亜共析鋼は その炭素量が0.3%から0.77%のあいだにはいる鋼です。
焼入れにはA3線以上の温度まで加熱しないと焼きが入りません。
0.5%の部分は770度以上の温度まで加熱されないと焼きがきちんと入りません。
この部分が740度に加熱されたあと水中に投入されればマルテンサイト、変態は起こらず微細パーライトになります。
一方炭素量が1%以上の部分は過共析鋼なのでA1変態点つまり727度を超えれば水中に投入されたときマルテンサイト変態が起きます。
炭素量が1%以上の部分が線状に走っていれば刃のなかで金筋、金線になります。
刃境で冷却速度がやや遅いとマルテンサイトと微細パーライトの混合になります。
これが沸になります。
沸の粒がおおきくなったり小さくなったり匂になったりするのは加熱時間の長さできまるようです。

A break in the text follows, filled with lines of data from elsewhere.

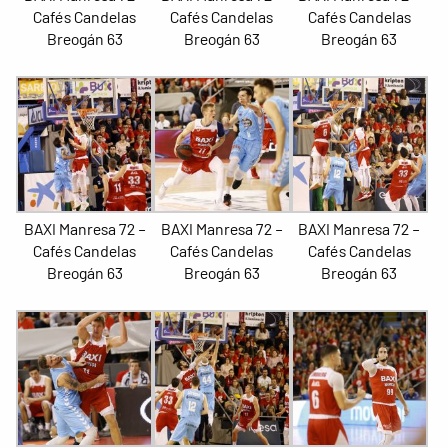
Cafés Candelas
Cafés Candelas
Cafés Candelas
Breogán 63
Breogán 63
Breogán 63
BAXI Manresa 72 –
BAXI Manresa 72 –
BAXI Manresa 72 –
Cafés Candelas
Cafés Candelas
Cafés Candelas
Breogán 63
Breogán 63
Breogán 63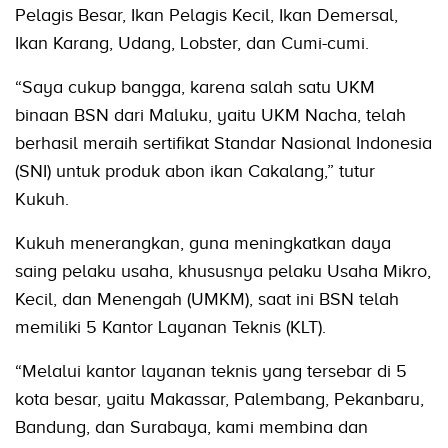
Pelagis Besar, Ikan Pelagis Kecil, Ikan Demersal,
Ikan Karang, Udang, Lobster, dan Cumi-cumi.
“Saya cukup bangga, karena salah satu UKM
binaan BSN dari Maluku, yaitu UKM Nacha, telah
berhasil meraih sertifikat Standar Nasional Indonesia
(SNI) untuk produk abon ikan Cakalang,” tutur
Kukuh.
Kukuh menerangkan, guna meningkatkan daya
saing pelaku usaha, khususnya pelaku Usaha Mikro,
Kecil, dan Menengah (UMKM), saat ini BSN telah
memiliki 5 Kantor Layanan Teknis (KLT).
“Melalui kantor layanan teknis yang tersebar di 5
kota besar, yaitu Makassar, Palembang, Pekanbaru,
Bandung, dan Surabaya, kami membina dan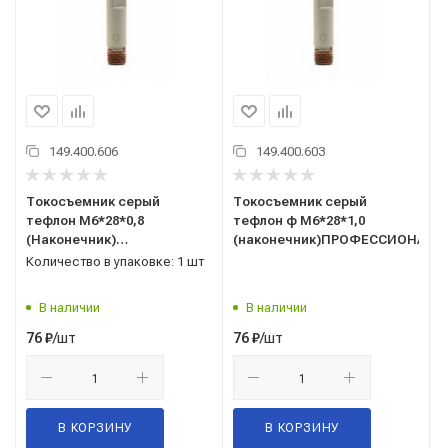
149.400.606
149.400.603
Токосъемник серый
Токосъемник серый
тефлон М6*28*0,8
тефлон ф М6*28*1,0
(Наконечник)
(наконечник)ПРОФЕССИОНАЛ
ПРОФЕССИОНАЛ
Количество в упаковке: 1 шт
В наличии
В наличии
/шт
/шт
76
₽
76
₽
В КОРЗИНУ
В КОРЗИНУ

740度になった途端に水中に投入されれば匂になります。
ちょっと長めに加熱していると小沸に、長く加熱すると沸になります。
荒沸は加熱時間が長すぎる時や加熱温度が高すぎるときにでてきます。
これでは鋼が馬鹿になりますね。
一番優れているのは匂出来、あるいは小沸まででしょう。
いずれにせよ亜共析鋼は焼きがきちんと入らず過共析鋼はきちんと焼きがはいる温度、740度というのがミソです。
このとき刃の中は不完全焼入れとなって硬すぎず粘い組織となり強靱な刃ができます。
最高の切れ味の強靱な名刀はこうして焼入れされたに違いありません。